Poster Presentation 29th Lorne Cancer Conference 2017

Uncovering mechanisms of PARP inhibitor resistance in high-grade serous ovarian carcinoma patient-derived xenografts (#235)

Ksenija Nesic 1 , Olga Kondrashova 1 , Elizabeth Lieschke 1 , Gwo Yaw Ho 1 2 , Elizabeth M Swisher 3 , Maria L Harrell 3 , Neil Johnson 4 , Yifan Wang 4 , Matthew Wakefield 1 , Clare Scott 1 5
  1. Walter and Eliza Hall Institute of Medical Research, Parkville, VIC, Australia
  2. Peter MacCallum Cancer Center, Melbourne, VIC, Australia
  3. University of Washington, Seattle, WA, United States of America
  4. Fox Chase Cancer Center, Philadelphia, Pennsylvania, United States of America
  5. Royal Women’s Hospital, Melbourne, VIC, Australia

High-grade serous ovarian carcinoma (HGSOC) is the most common subtype of ovarian cancer, and is characterized by frequent loss of homologous recombination (HR) DNA repair pathway proteins, such as BRCA1 and BRCA2. Despite the promising efficacy of PARP inhibitors (PARPi) in treating HR Deficient (HRD) cancers, less than 50% of BRCA1/2-defective cancers have a durable response. Multiple mechanisms of PARPi resistance have been proposed, though few have been documented in the clinic. Our unique HGSOC patient-derived xenograft (PDX) cohort allows us to study these mechanisms in an in vivo system closely reflecting that of a patient1. This project will explore the spectrum and prevalence of PARPi resistance mechanisms in HGSOC, how they arise, and approaches to overcome them. 
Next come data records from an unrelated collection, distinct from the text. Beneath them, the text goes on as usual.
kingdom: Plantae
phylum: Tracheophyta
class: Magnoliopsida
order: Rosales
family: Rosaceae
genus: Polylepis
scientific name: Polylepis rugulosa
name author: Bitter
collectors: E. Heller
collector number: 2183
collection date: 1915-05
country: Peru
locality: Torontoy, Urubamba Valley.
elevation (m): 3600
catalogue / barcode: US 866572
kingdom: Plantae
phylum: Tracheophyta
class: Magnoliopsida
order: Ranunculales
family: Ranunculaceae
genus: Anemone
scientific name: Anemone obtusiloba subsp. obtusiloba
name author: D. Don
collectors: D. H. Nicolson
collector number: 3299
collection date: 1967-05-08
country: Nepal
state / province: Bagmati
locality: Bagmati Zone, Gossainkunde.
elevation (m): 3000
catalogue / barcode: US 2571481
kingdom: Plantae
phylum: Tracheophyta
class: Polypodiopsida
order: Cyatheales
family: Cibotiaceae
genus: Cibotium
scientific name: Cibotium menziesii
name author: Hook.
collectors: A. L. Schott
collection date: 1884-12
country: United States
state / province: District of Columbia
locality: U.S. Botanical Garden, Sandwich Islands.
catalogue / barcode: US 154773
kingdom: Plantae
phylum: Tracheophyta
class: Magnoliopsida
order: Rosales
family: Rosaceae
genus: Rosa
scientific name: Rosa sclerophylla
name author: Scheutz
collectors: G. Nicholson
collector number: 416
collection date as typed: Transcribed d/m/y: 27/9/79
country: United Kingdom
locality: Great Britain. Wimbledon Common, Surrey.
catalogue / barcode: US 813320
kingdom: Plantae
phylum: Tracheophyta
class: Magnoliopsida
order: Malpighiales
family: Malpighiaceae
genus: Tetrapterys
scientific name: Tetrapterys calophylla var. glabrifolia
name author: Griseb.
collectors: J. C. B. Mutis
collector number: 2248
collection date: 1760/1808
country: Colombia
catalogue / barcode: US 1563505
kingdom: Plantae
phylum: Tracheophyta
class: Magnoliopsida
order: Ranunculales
Secondary mutations that correct primary HR defects are a well-documented mechanism of PARPi resistance in the clinic2,3. Four HRD PDX from our cohort were screened for secondary HR gene mutations using targeted Next-Generation Sequencing (NGS). PDX were from chemotherapy-naïve patients (#19 and #148), a matched post-chemotherapy biopsy (#19B), and a biopsy following multiple lines of chemotherapy and a PARPi clinical trial (#23133). No secondary mutations were detected in the NGS screen, ruling this out as the mechanism of resistance in these PDX.

Another recently described mechanism of PARPi resistance in cases with deleterious BRCA1 exon 11 mutations is increased expression of alternative BRCA1 isoform missing part of exon 11 (Δ11q)4. Quantitative PCR was used to compare levels of canonical and Δ11q BRCA1 transcripts in treated and un-treated PDX tumours from PARPi sensitive and resistant sub-lineages of BRCA1 11q mutant PDX #56. The qPCR screen did not reveal higher expression of the Δ11q isoform compared to canonical BRCA1, however the plasticity of this resistance mechanism has not been established and warrants further investigation.

Given the non-durable responses to PARPi seen in these PDX, other mechanisms of PARPi resistance will continue to be explored. Defining and curating PARPi resistance mechanisms in this cohort will provide better insight into which patients are most and least likely to derive benefit from PARPi treatment, and may help us discover more effective therapies for PARPi resistant cancer patients.

 

  1. Topp, Monique D., et al. "Molecular correlates of platinum response in human high-grade serous ovarian cancer patient-derived xenografts." Molecular oncology 8.3 (2014): 656-668.
  2. Norquist, Barbara et al. “Secondary Somatic Mutations Restoring BRCA1/2 Predict Chemotherapy Resistance in Hereditary Ovarian Carcinomas.” Journal of Clinical Oncology 29.22 (2011): 3008–3015. PMC. Web. 16 Dec. 2016.
  3. Barber, Louise J., et al. "Secondary mutations in BRCA2 associated with clinical resistance to a PARP inhibitor." The Journal of pathology 229.3 (2013): 422-429.
  4. Wang, Yifan, et al. "The BRCA1-Δ11q Alternative Splice Isoform Bypasses Germline Mutations and Promotes Therapeutic Resistance to PARP Inhibition and Cisplatin." Cancer research 76.9 (2016): 2778-2790.